Steven M. Novak, Chief Information Officer, Bingham Greenebaum Doll LLP
Many firms over the last decade have expended significant amounts of time, money and resources to build global technology and operations centers around the world to support the globalization of legal service delivery. I liken the legal technology build to the Industrial Revolution of the late 18th and 19th centuries. Firms of all sizes have implemented leading edge technology and capabilities with expert staff and support from consulting agencies. All of the investment and spend was supported by the ever increasing hourly rates for legal service and increasing demand and growth of legal services.
Those times have dramatically shifted to a legal profession we now find in a position of over capacity as well as continued hourly rates pressure and a drive for efficient delivery of legal services. Also, in-house lawyers have taken on more responsibility and legal work as a mechanism to control outside counsel costs. Just as the industrial age eventually came to an end because of the changing demands of the economy, the legal industrialization and building of monolithic legal technology operations for law firms is following the same trajectory for many of the same reasons. The nature and needs of the clients have changed as well as the market dynamics as more legal services are being provided by nontraditional sources such as accounting firms, consulting firms and subscription services via the internet.
Now is the time for legal IT to embrace the shift and chart a new path, Service Sourcing. Does the attorney really care that the equipment and software that are required to deliver email services be located in the firm’s data center or the individual providing support is sitting down the hall? What is most important for the attorney is that the email service is available at all times of the day or night and the communication with the client is swift and reliable. This is just one example of a service that is readily available, cost effective and secure via a third-party service supplier.
The Service Sourcing approach requires a mindset change from “we can build it” to “what is the most cost effective methodology to source a service, such as email and support.
The Service Sourcing approach requires a mindset change from “we can build it” to “what is the most cost effective methodology to source a service, such as email and support
This concept can be extended to other key capabilities such as document management, remote access, financial management, document drafting, business development, collaboration and messaging, to name a few. The conversation needs to change from a focus on technology to a focus on services. The question that should be asked and answered: what are the key service capabilities required to enable the lawyers to deliver value aligned legal services to the client?
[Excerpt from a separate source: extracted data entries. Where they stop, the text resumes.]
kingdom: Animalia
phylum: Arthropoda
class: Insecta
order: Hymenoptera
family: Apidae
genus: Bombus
What is required to evolve information technology as well as the other functions within a law firm into a service delivery organization? There will need to be an evolution of in house skill sets from a technical expertise with hands on skills to resources that are practiced in the business arena with service selection and service management skills.
The benefits of pursuing a Sourcing Strategy are many, but the key benefits will drive innovation, speed solution and capability delivery as well as reduce fixed costs. This approach will align overall costs with business activity and be accretive to operating margin. With the current monolithic approach, technology planning is always a “best guess” on the direction for the business because of the long lead times to procure and build systems with the associated hardware, software, security and people. With Service Sourcing you are able to flex the service in any direction, up, down or even sideways to meet the ever changing business needs of the law firm.
Service Sourcing allows for rapid solution or capability delivery because the service leverages outside expertise that are experts in their respective field and are focused on a particular area day in and day out. Also, the service provider captures the institutional knowledge across their customer base. Those learnings are brought to bear and can be leveraged by the law firm. No longer is the firm burdened with “recreating the wheel” for each and every project or new capability. From a startup perspective many Sourced Services only require standards based security and an internet connection in order to get started.
While Service Sourcing is the way forward, it is not panacea. Before going down the path of Service Sourcing, one needs to understand the dynamics and risks with the approach. Data security and privacy are always top-of-mind and should continue to be a priority with Service Sourcing. The security challenges with a service are different than in-house systems and capabilities so a thoughtful approach and plan is warranted in order to provide the necessary protections. In most cases a service provider can bring to bear significantly enhanced security capabilities because of the scale of the service and depth of expertise.
The other aspect of Service Sourcing that is critical to manage is the cultural change for both the staff and legal practitioner. In the service driven model, gone are the days where projects and new capabilities take 18 months to deliver. The speed of change can be swift which requires a dynamic cultural shift to embrace change and continuous learning. Training will become paramount as the capabilities evolve at an ever quickening pace as new features and capabilities are added.
At the end of the day law firms will need to innovate in order to compete and stay relevant in the legal services market. Service Sourcing will drive operational and practice innovation in the legal services market and provide the strategic platform for future success.